Only with practice can the pilots hone their skills, they can't drop bombs correctly if they don't practice, said Onelio Renedo III, 20th OSS range operations officer.

In 2013 a total of 754 aircraft used Poinsett Range, dropping 1,070 bombs, and shooting 172,160 bullets including 20mm, 7.62mm, and 50 caliber bullets.

Poinsett is equipped with microphones and video cameras to assist in tracking the hits and misses when the aircraft expel munition at the target.

The range is an asset for the younger Airmen so they have a chance to use their munitions before they go into combat, said Arnall.

Poinsett, a Department of Defense contractor run range, is not specifically available for Shaw, but open to all services.

Poinsett Range is a 20th Fighter Wing asset, however it is provided for the entire DOD.

Other services that use the range include the U.S. Army, U.S. Marine Corps, South Carolina Air National Guard, South Carolina Army National Guard, and North Carolina Army National Guard.

"The purpose of the range is so the pilots go through the mechanics of shooting, dropping bombs, zoning in on their target and watching their parameters- making sure they're not too steep, too shallow or too fast," said Renedo.

Poinsett also offers an electronic warfare capability which is a program that pilots use to experience a simulated environment similar to that of combat.

The electronic warfare personnel shoot simulated munitions at the aircraft giving the pilots a safe environment to practice different scenarios.

"We can work through electronic warfare so we can see it real time in our aircraft, what it looks like, and what it sounds like when the electronic warfare personnel spike us," said Arnall.

The pilots also use the range to do training with Tactical Air Control Party Airmen.
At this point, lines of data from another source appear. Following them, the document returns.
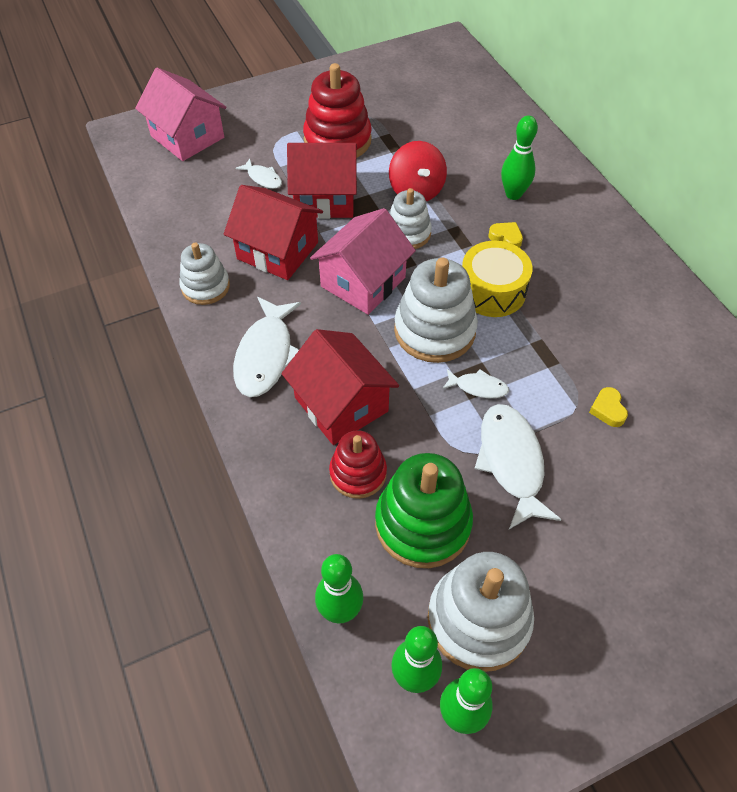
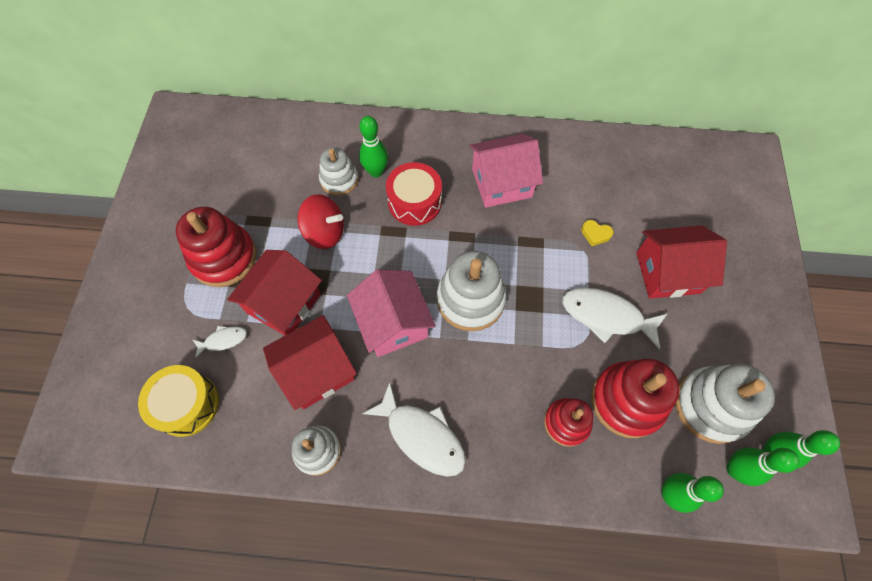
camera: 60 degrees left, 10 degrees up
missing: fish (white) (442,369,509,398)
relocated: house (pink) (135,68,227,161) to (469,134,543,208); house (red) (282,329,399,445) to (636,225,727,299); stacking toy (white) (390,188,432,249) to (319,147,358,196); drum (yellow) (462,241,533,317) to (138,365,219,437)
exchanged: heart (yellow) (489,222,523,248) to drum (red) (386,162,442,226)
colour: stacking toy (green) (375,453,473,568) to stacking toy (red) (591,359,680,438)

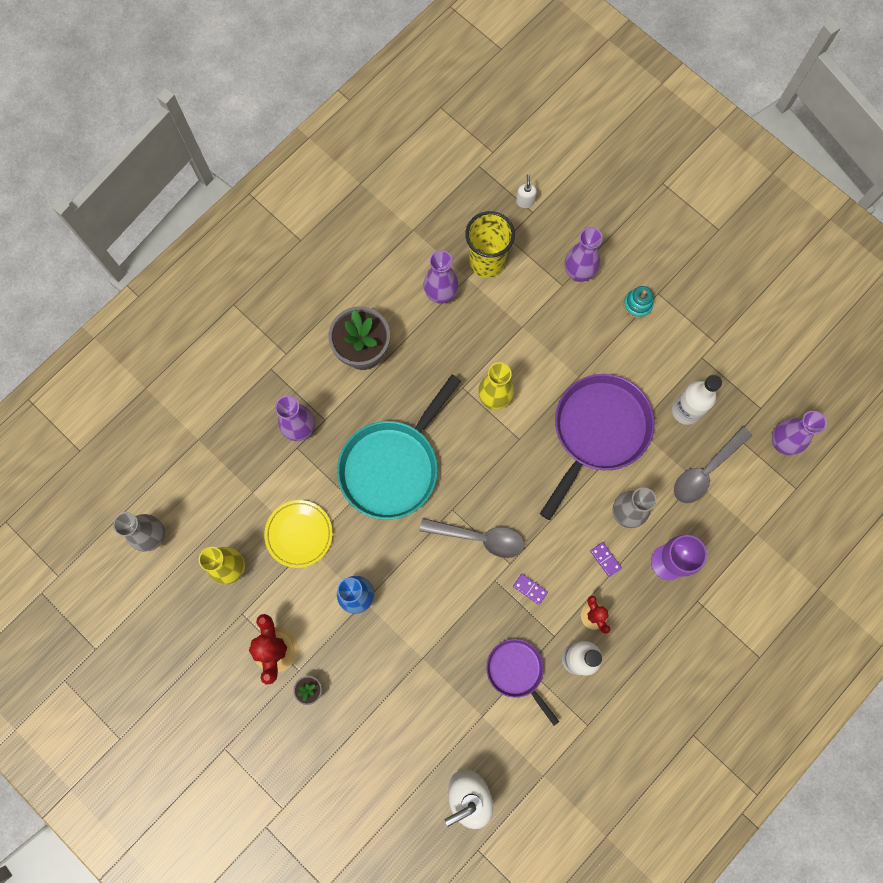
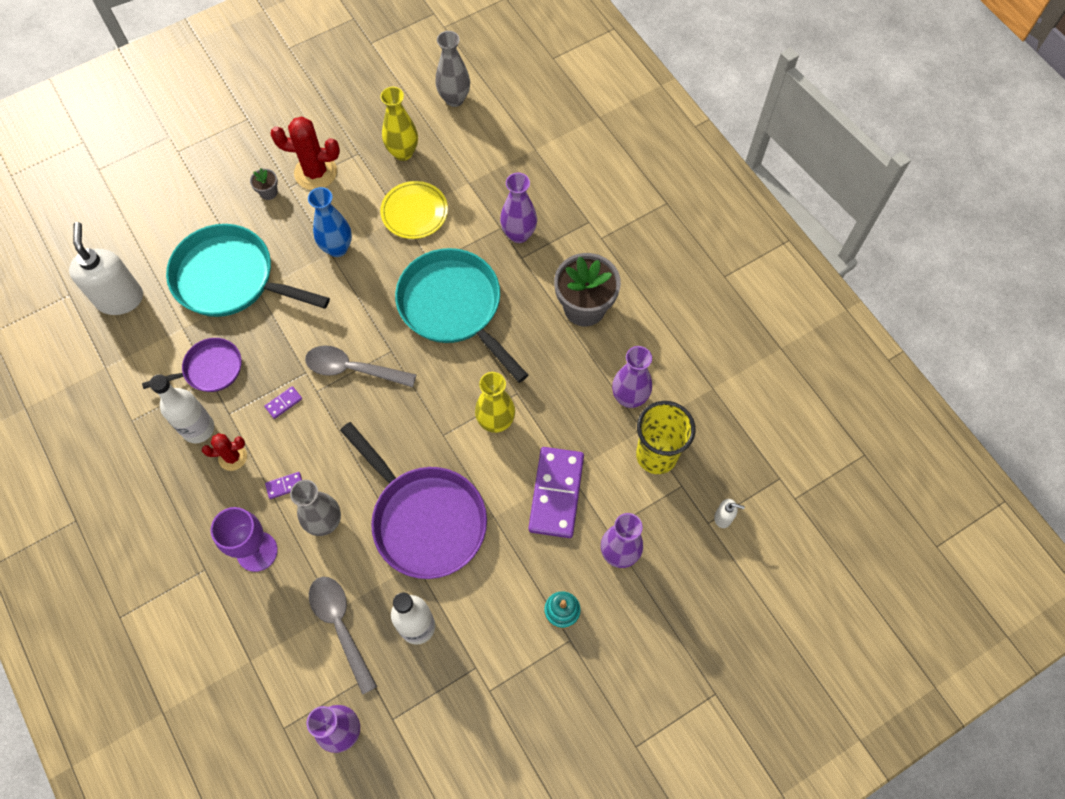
camera: 105 degrees right, 10 degrees down
appeared: pan (turquoise) (166,224,330,317); domino (purple) (528,447,584,538)
spun: spoon (grey) (419,518,525,558) = (305,346,417,387) 75 degrees clockwise

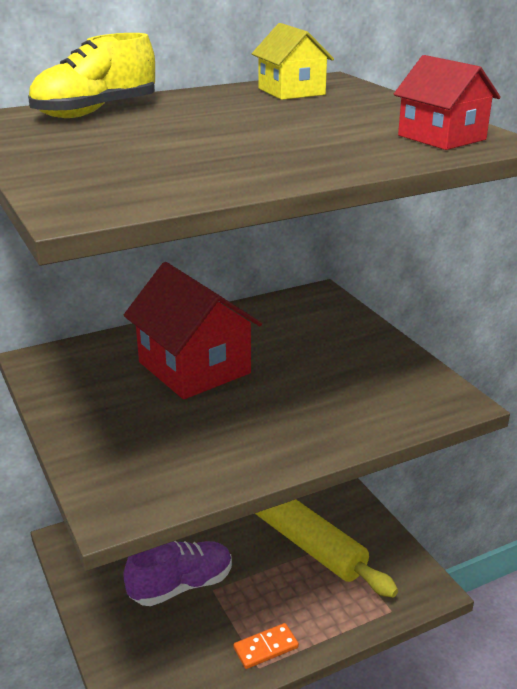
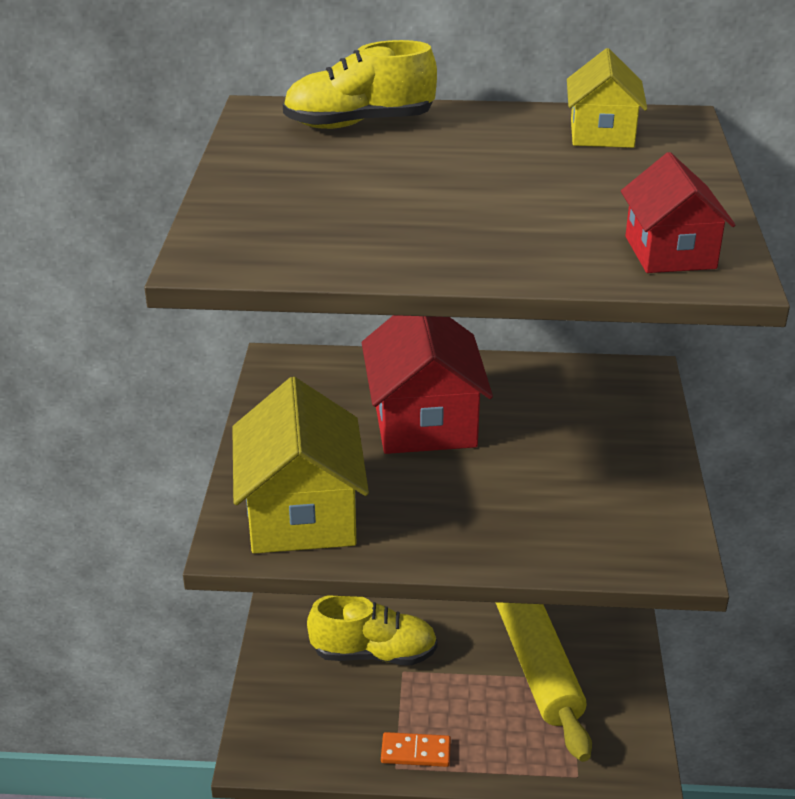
camera: 30 degrees right, 5 degrees up
appeared: house (yellow) (232,377,369,554)
colour: shoe (purple) (123,541,232,606) to shoe (yellow) (307,595,438,665)

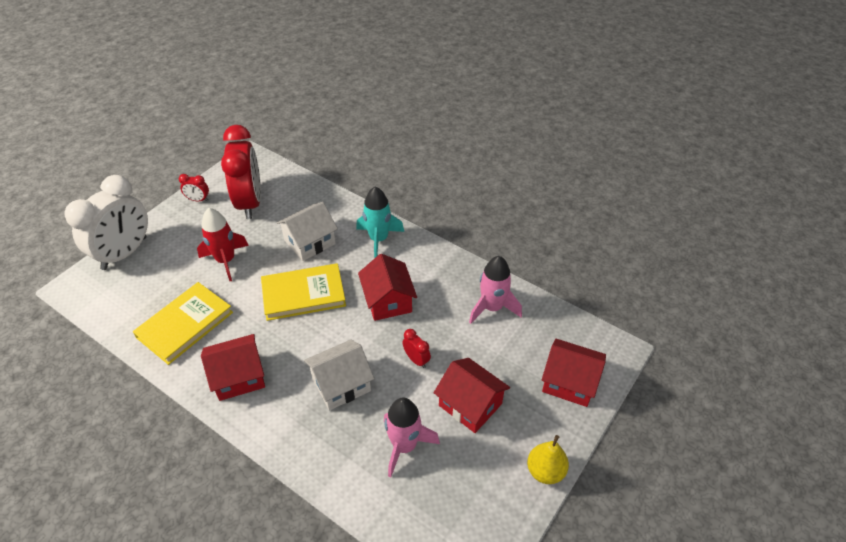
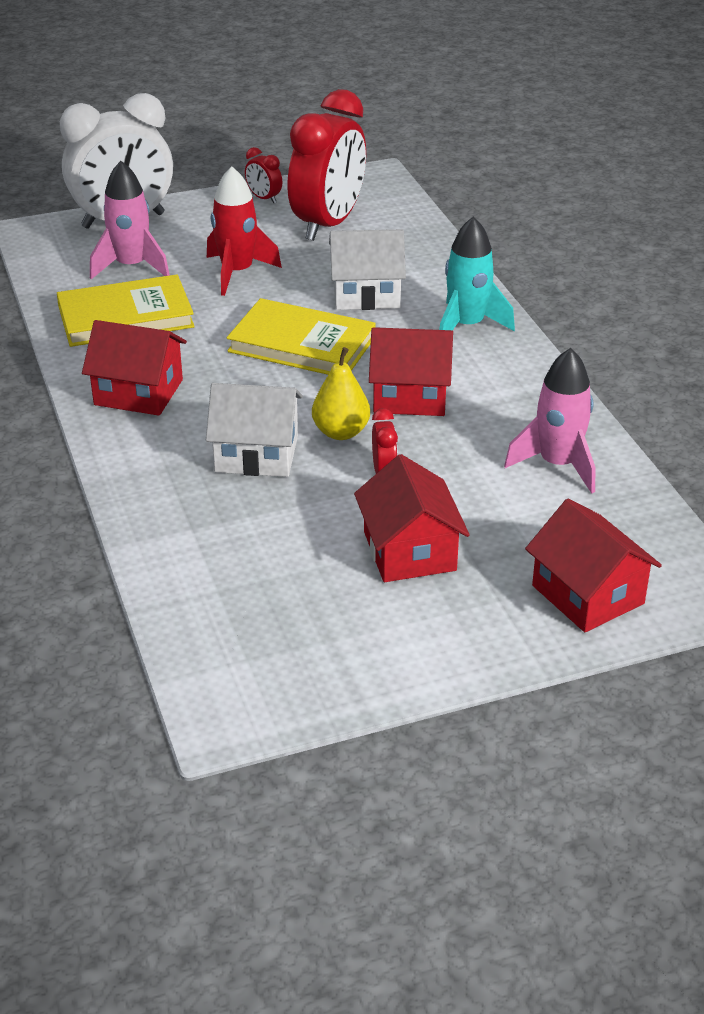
camera: 35 degrees right, 10 degrees down
relocated: rocket (pink) (384,398,440,478) to (90,161,170,279); pear (yellow) (527,435,569,484) to (312,347,370,440)
spun: house (red) (358,254,417,321) = (369,327,453,416) 75 degrees clockwise

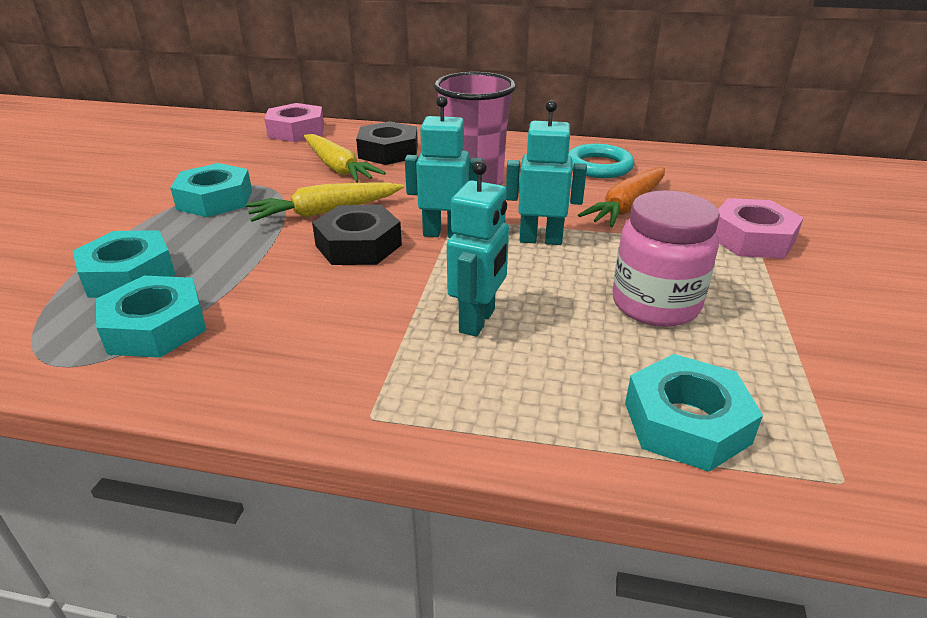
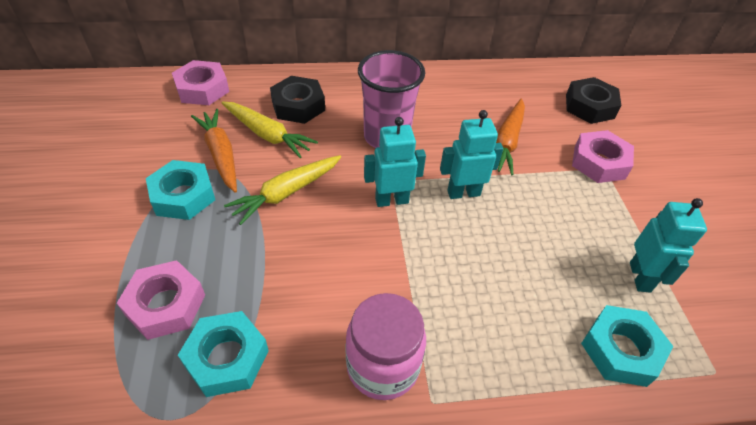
camera: 20 degrees left, 15 degrees up
missing: ring (turquoise) (568,144,634,178)
appeared: carrot (orange) (191,109,237,193)
relocated: nut (black) (312,205,402,265) to (566,77,622,124); robot (turquoise) (447,161,509,337) to (630,198,707,292); jar (pink) (613,190,720,327) to (345,293,426,400)
colour: nut (turquoise) (73,230,175,298) to nut (pink) (117,260,205,340)

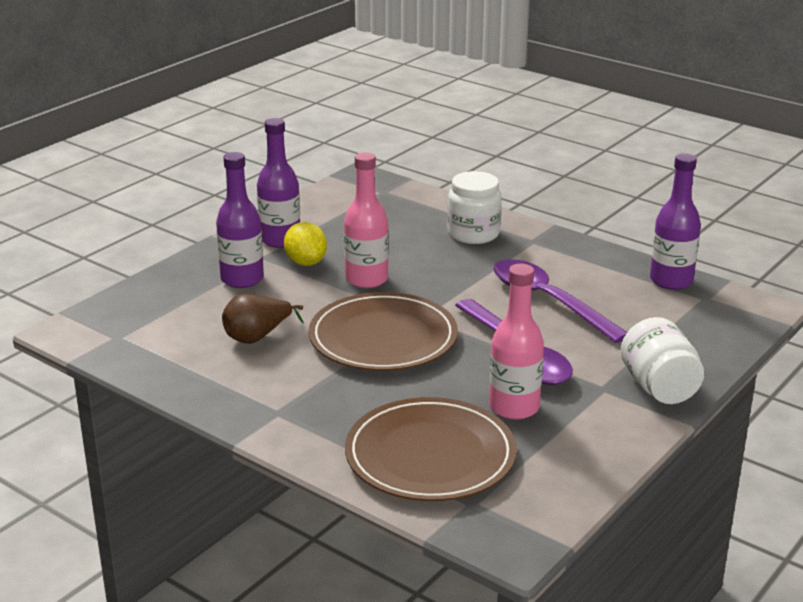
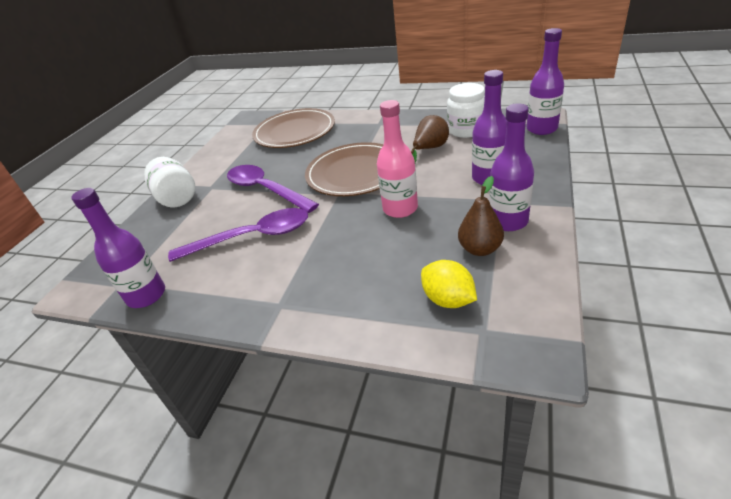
camera: 165 degrees right, 10 degrees up
missing: bottle (pink) (489,264,544,420)
appeared: pear (brown) (458,176,504,256); bottle (purple) (526,28,564,135)
relocated: lemon (yellow) (284,222,327,266) to (421,260,477,308); jar (white) (447,171,502,244) to (447,83,485,138)
spun: spoon (purple) (493,259,627,343) = (168,208,308,262) 45 degrees counterclockwise

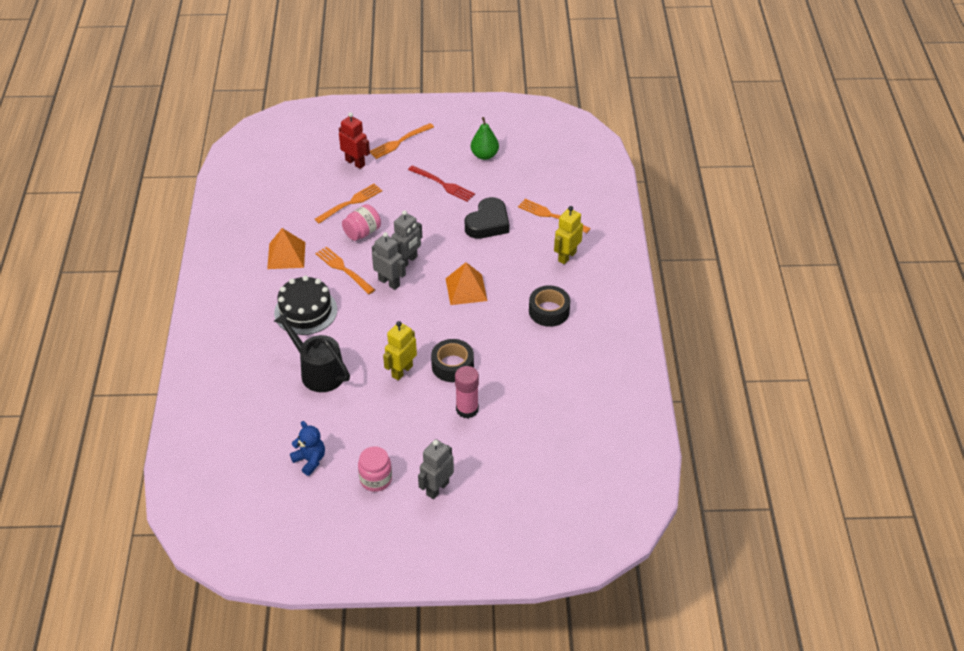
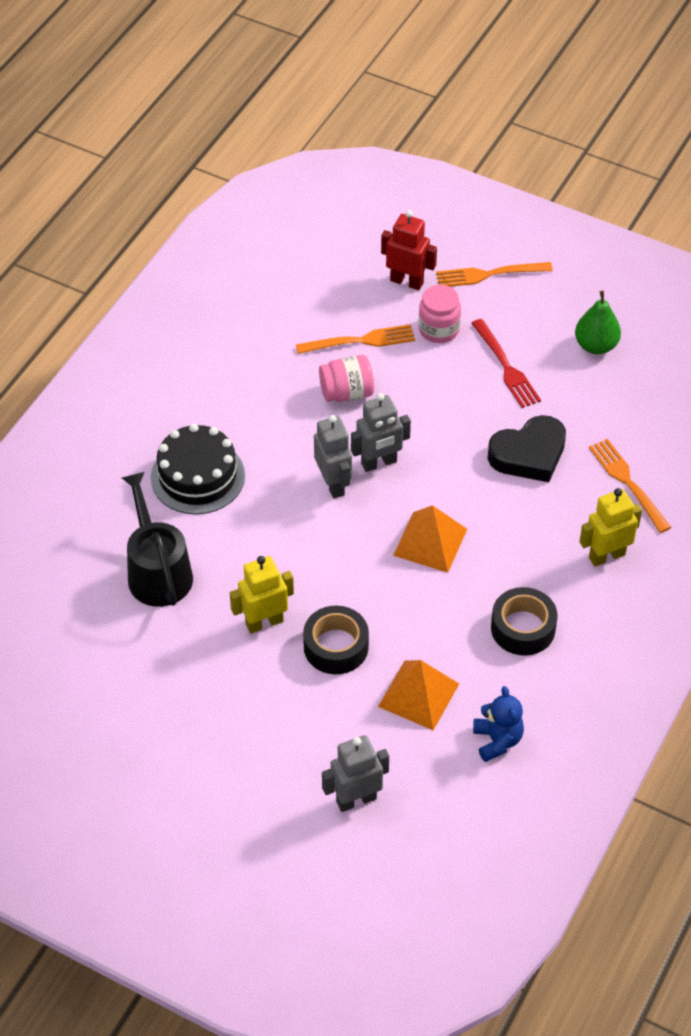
camera: 30 degrees right, 5 degrees up
missing: fork (orange) (315,246,375,294); glue stick (pink) (455,366,479,419)
relocated: pyramid (orange) (267,228,305,269) to (378,660,459,730); teddy bear (blue) (290,421,325,476) to (473,686,524,762); jar (pink) (358,446,392,492) to (419,285,461,343); robot (grey) (418,439,454,499) to (322,735,389,812)
spun: robot (red) (339,112,370,169) = (381,210,437,290) 45 degrees counterclockwise

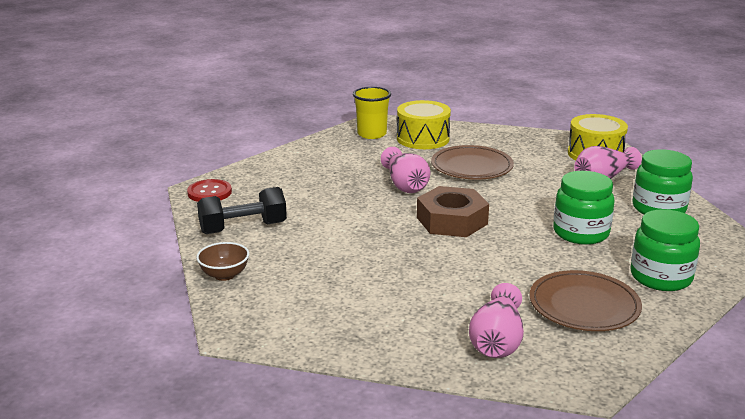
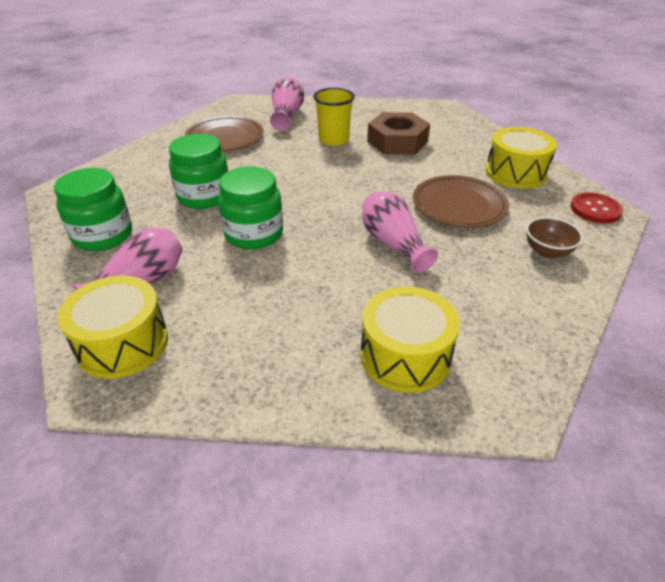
camera: 170 degrees right, 15 degrees up
relocated: bowl (brown) (196,242,249,281) to (526,217,583,259); cup (yellow) (353,87,391,139) to (313,88,355,146); nut (brown) (417,186,489,237) to (367,112,430,155); plate (brown) (431,145,514,180) to (413,175,509,228); jar (green) (631,209,700,291) to (218,166,283,249)
exchanged: dumbbell (black) (197,187,287,234) to drum (yellow) (486,127,557,189)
It's important for the TACP's to use the range to get the hands-on experience when it comes to communicating with a pilot before they go down range, said Renedo.

TACP Airmen call in air strikes from the front lines, which makes training extremely important for both pilot and TACP Airman to have.

On the south side of Poinsett is an area set aside for land navigation training used by the 20th Civil Engineer Squadron and the survival, evasion, resistance, escape personnel.

In 2013, approximately 125 hours were used for ground training at Poinsett.

"The big thing about Poinsett is we really emphasize the DOD aspect," said Renedo.

The varied training opportunities offered at Poinsett allows for military members to receive the training necessary year round to head into a combat situation with confidence.

The environmental mission and training mission work hand-in-hand to maintain the range for readiness, keeping Poinsett steadfast in military training.